Now, try again with SMOTE to balance dataset:

In [None]:
# Create the SMOTE sampler object, then make a pipeline that will resample the 
# training set before applying the previous models (linear log. regression and 
# random forest).  SMOTENC allows a mixture of continuous and categorical 
# features.  We have model_year and origin that are essentially categorical, 
# so we will pass their positions (using indexes starting at zero) to the 
# `categorical_features` parameter.
smote = SMOTENC(random_state=42, categorical_features=[5,6])
smote_pipeline1 = make_pipeline(smote, cls_full_model1)
smote_pipeline2 = make_pipeline(smote, cls_full_model2)
# Now train and predict with the oversampler in the input pipeline:
np.random.seed(42)
smote_preds1 = cross_val_predict(smote_pipeline1, X=rus_X_3class, y=rus_y_3class, cv=5)
smote_preds2 = cross_val_predict(smote_pipeline2, X=rus_X_3class, y=rus_y_3class, cv=5)

In [None]:
acc1 = balanced_accuracy_score(rus_y_3class, smote_preds1)
acc2 = balanced_accuracy_score(rus_y_3class, smote_preds2)
print(f"linear classification acc       : {acc1 * 100:0.1f}%")
fig1 = ConfusionMatrixDisplay.from_predictions(rus_y_3class, smote_preds1, normalize='true')
fig1.ax_.set_title("Linear + SMOTE")
print(f"random forest classification acc: {acc2 * 100:0.1f}%")
fig2 = ConfusionMatrixDisplay.from_predictions(rus_y_3class, smote_preds2, normalize='true')
fig2.ax_.set_title("Random Forest + SMOTE")
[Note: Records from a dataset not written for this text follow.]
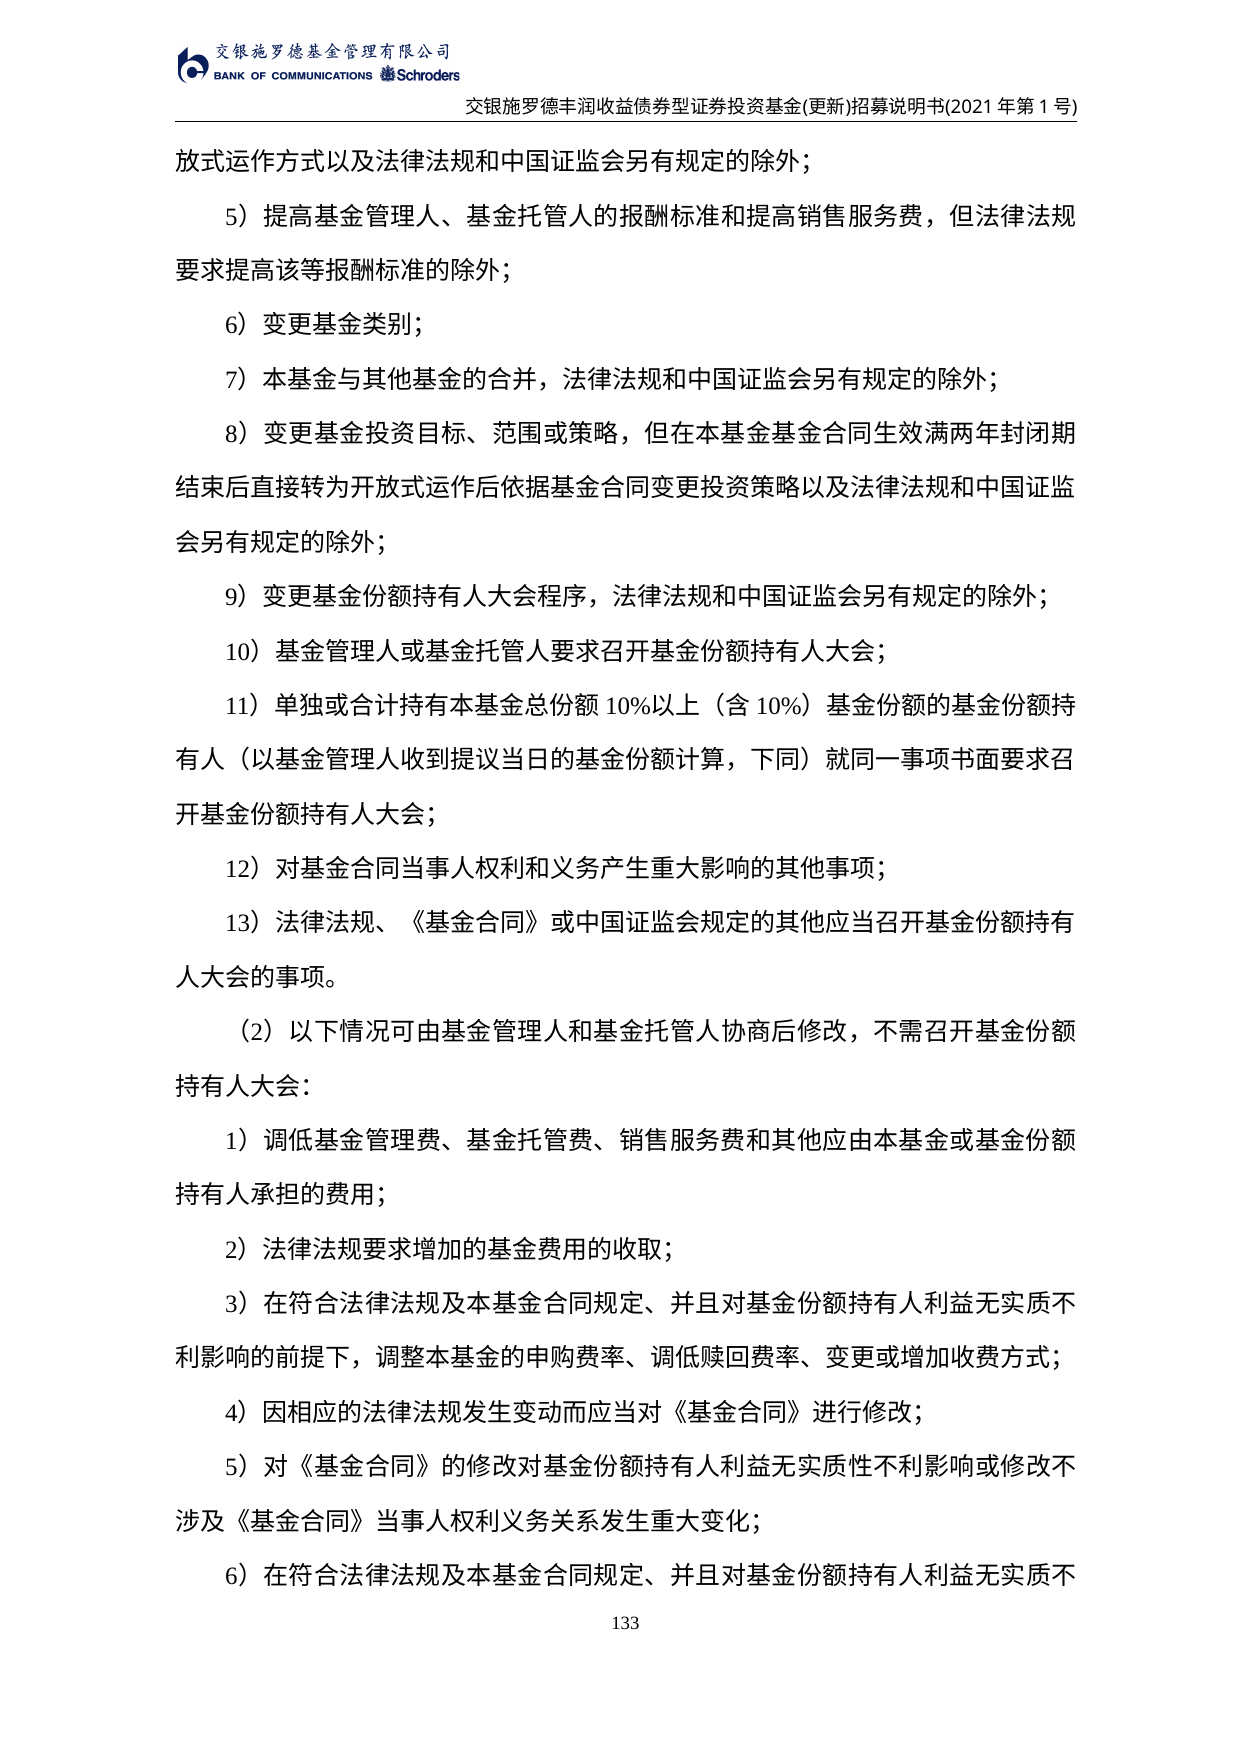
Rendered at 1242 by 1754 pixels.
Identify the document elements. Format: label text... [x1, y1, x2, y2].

text 8）变更基金投资目标、范围或策略，但在本基金基金合同生效满两年封闭期结束后直接转为开放式运作后依据基金合同变更投资策略以及法律法规和中国证监会另有规定的除外； [175, 413, 1077, 558]
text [175, 142, 1077, 178]
text 5）对《基金合同》的修改对基金份额持有人利益无实质性不利影响或修改不涉及《基金合同》当事人权利义务关系发生重大变化； [175, 1447, 1077, 1537]
text 6）变更基金类别； [175, 305, 1077, 341]
text 1）调低基金管理费、基金托管费、销售服务费和其他应由本基金或基金份额持有人承担的费用； [175, 1120, 1077, 1211]
text 13）法律法规、《基金合同》或中国证监会规定的其他应当召开基金份额持有人大会的事项。 [175, 903, 1077, 993]
text 12）对基金合同当事人权利和义务产生重大影响的其他事项； [175, 848, 1077, 885]
text 2）法律法规要求增加的基金费用的收取； [175, 1229, 1077, 1265]
text 5）提高基金管理人、基金托管人的报酬标准和提高销售服务费，但法律法规要求提高该等报酬标准的除外； [175, 196, 1077, 287]
text （2）以下情况可由基金管理人和基金托管人协商后修改，不需召开基金份额持有人大会： [175, 1012, 1077, 1102]
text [175, 1555, 1077, 1592]
text 10）基金管理人或基金托管人要求召开基金份额持有人大会； [175, 631, 1077, 667]
text 9）变更基金份额持有人大会程序，法律法规和中国证监会另有规定的除外； [175, 577, 1077, 613]
text 11）单独或合计持有本基金总份额10%以上（含10%）基金份额的基金份额持有人（以基金管理人收到提议当日的基金份额计算，下同）就同一事项书面要求召开基金份额持有人大会； [175, 685, 1077, 830]
text 3）在符合法律法规及本基金合同规定、并且对基金份额持有人利益无实质不利影响的前提下，调整本基金的申购费率、调低赎回费率、变更或增加收费方式； [175, 1283, 1077, 1374]
picture [178, 43, 460, 83]
text 7）本基金与其他基金的合并，法律法规和中国证监会另有规定的除外； [175, 359, 1077, 395]
text 4）因相应的法律法规发生变动而应当对《基金合同》进行修改； [175, 1392, 1077, 1428]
**This made a much bigger difference.**  You can see that SMOTE did manage to overcome the imbalance to produce pretty good classification results, even for the (artificially) challenging 6-cylinder class.

### In conclusion...
There is no substitute for clean, complete, balanced data.  But in the reall world, we have to deal with dirty, incomplete, unbalanced data instead -- it is good to know that there are tools to help us get meaningful results even in these challenging real-world scenarios.

### One more thing...
There is a relatively new technique for producing "plausible" examples of very complex and high-dimensional data.  It is based on _deep learning_, where an artificial neural network is trained to perform a task that would be difficult to explain in traditional mathematical formulation.  The technique is based on using a tool called a _Generative Adversarial Network_ (GAN).  GANs are pairs of models that are designed to "compete" against one another - one is trying to create plausible examples of some kind of data you are interested in, and the other is trying to detect the fakes.
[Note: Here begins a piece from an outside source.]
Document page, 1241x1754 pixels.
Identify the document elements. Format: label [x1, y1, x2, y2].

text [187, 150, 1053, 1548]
You might have heard of "Deep Fakes", or you may have seen some demos like these:
* [This Person Does not Exist](https://thispersondoesnotexist.com/)
* [This Cat Does not Exist](https://thiscatdoesnotexist.com/)
* (a collection of these is at): [This X Does not Exist](https://thisxdoesnotexist.com/)

Recently, you might have heard of [DALL-E- 2](https://openai.com/dall-e-2/) that can generate amazing works of art given plain english instructions, or [GPT 3](https://www.technologyreview.com/2020/07/20/1005454/openai-machine-learning-language-generator-gpt-3-nlp/) that can write very convincing stories all by itself, given a starting prompt.
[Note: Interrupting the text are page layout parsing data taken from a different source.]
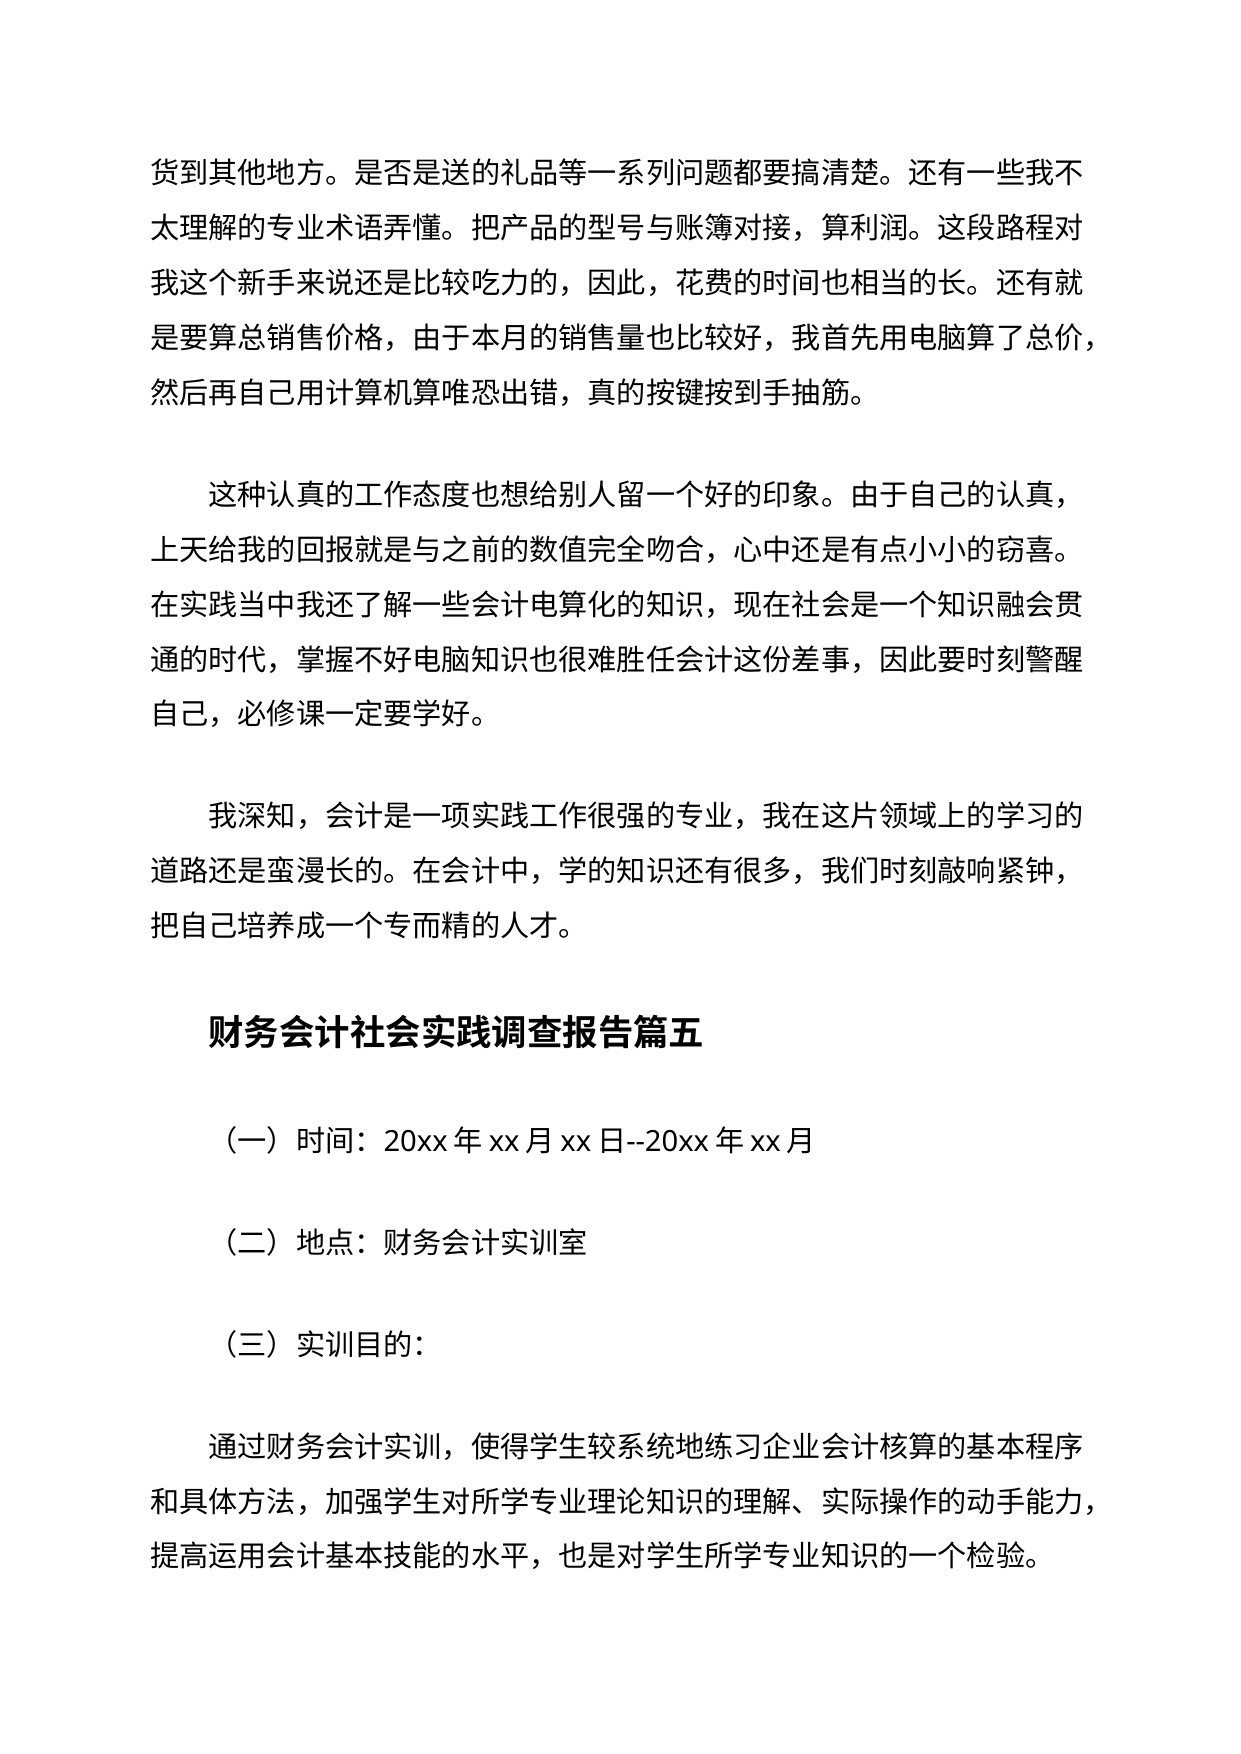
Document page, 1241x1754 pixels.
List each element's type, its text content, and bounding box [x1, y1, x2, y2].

text 我深知，会计是一项实践工作很强的专业，我在这片领域上的学习的道路还是蛮漫长的。在会计中，学的知识还有很多，我们时刻敲响紧钟，把自己培养成一个专而精的人才。 [150, 793, 1090, 945]
text （二）地点：财务会计实训室 [150, 1220, 1090, 1262]
text 财务会计社会实践调查报告篇五 [150, 1004, 1090, 1056]
text （一）时间：20xx年xx月xx日--20xx年xx月 [150, 1118, 1090, 1160]
text （三）实训目的： [150, 1321, 1090, 1364]
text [150, 150, 1090, 412]
text 通过财务会计实训，使得学生较系统地练习企业会计核算的基本程序和具体方法，加强学生对所学专业理论知识的理解、实际操作的动手能力，提高运用会计基本技能的水平，也是对学生所学专业知识的一个检验。 [150, 1423, 1090, 1575]
text 这种认真的工作态度也想给别人留一个好的印象。由于自己的认真，上天给我的回报就是与之前的数值完全吻合，心中还是有点小小的窃喜。在实践当中我还了解一些会计电算化的知识，现在社会是一个知识融会贯通的时代，掌握不好电脑知识也很难胜任会计这份差事，因此要时刻警醒自己，必修课一定要学好。 [150, 471, 1090, 733]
This same technology can be used to create "convincing" samples for many kinds of machine learning problems, to aid in augmenting datasets that would otherwise be difficult to gather.  This is the cutting-edge of data augmentation at the moment, and its use is still not universally accepted as valid, but it is an exciting research area and worth mentioning here.

## Thank you, and good luck with your projects!